In “Narrating Their Paths”, Francisco Fuentes Antrás charts the paths undertaken by Cuban writer Lien Carrazana and Nigerian author Chimamanda Ngozi Adichie in two of their short stories – especially as the journeys of their narrators allow them to defy the limits of political discourses.
In “Learning to Sleep in New Places”, KC Barrientos expertly draws us into the “third space” – between Latin American and Anglo-American social spaces – that Junot Díaz’s characters constantly inhabit.
Julie Boutwell-Peterson watches Zadie Smith turn colonial tropes on their head in her analysis of White Teeth; in asking “Who Are These People?”, she examines the means by which Smith redirects oppressive discourses.
As part of his “Ongoing Revelation,” Ryan Carroll develops an excellent sense of endings. His study of Virginia Woolf and Gabriel García Márquez examines that which is absent or missing at the culmination of their works – and, within those absences, that which keeps a text alive (and vital) in the mind of the reader.
Turni Chakrabarti dives deep into political and poetic archives in “The Poetics of Nationhood and Empires,” her rich analysis of the roles of gender and coloniality in Thomas Gray and Anna Letitia Barbauld’s poetry.
Margaret Paz recognizes that “The Well Behaved Rarely Make History,” comparing narratives of three figures (both fictional and historical) who transcend the boundaries of Medieval gender. Her essay examines the extent to which these individuals’ acts of self-transformation and social transgression were recognized, represented, and in some occasions, uplifted.

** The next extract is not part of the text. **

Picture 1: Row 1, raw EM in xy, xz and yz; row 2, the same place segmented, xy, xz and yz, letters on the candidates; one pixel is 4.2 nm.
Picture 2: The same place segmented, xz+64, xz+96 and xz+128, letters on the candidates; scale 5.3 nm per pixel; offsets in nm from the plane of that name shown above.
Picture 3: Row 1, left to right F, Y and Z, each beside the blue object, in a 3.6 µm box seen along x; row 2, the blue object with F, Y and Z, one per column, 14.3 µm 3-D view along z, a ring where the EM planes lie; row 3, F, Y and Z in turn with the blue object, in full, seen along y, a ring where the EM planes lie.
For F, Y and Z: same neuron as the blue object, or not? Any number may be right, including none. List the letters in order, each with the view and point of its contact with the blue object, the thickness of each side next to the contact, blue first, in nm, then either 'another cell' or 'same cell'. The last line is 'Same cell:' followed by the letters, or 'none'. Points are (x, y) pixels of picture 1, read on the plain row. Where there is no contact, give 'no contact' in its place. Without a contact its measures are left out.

Emma van Meyeren invites us to the poetic world of Dutch writer Judith Herzberg, guiding readers towards the possibilities of “soft resistance” as the poet contends with traumatic histories.
In “Exile and Belonging,” Laura Williamson examines two Caribbean authors’ semi-autobiographical histories of migration. In studying Julia Alvarez and Gisèle Pineau’s novels, she identifies the historical fissures that inform their protagonists’ struggles – and that, at various moments, draw them towards the (im)possibilities of an idyllic return home.
Portals is indebted to the hard work of its assistant editors, Tiffany Hudson, Marisa Jimison, Paige Kiehl, Ederlyn Peralta, Javier Villafuerte, and Laura Williamson.
We hope you enjoy reading these wonderful essays and exploring the newly-updated Portals website.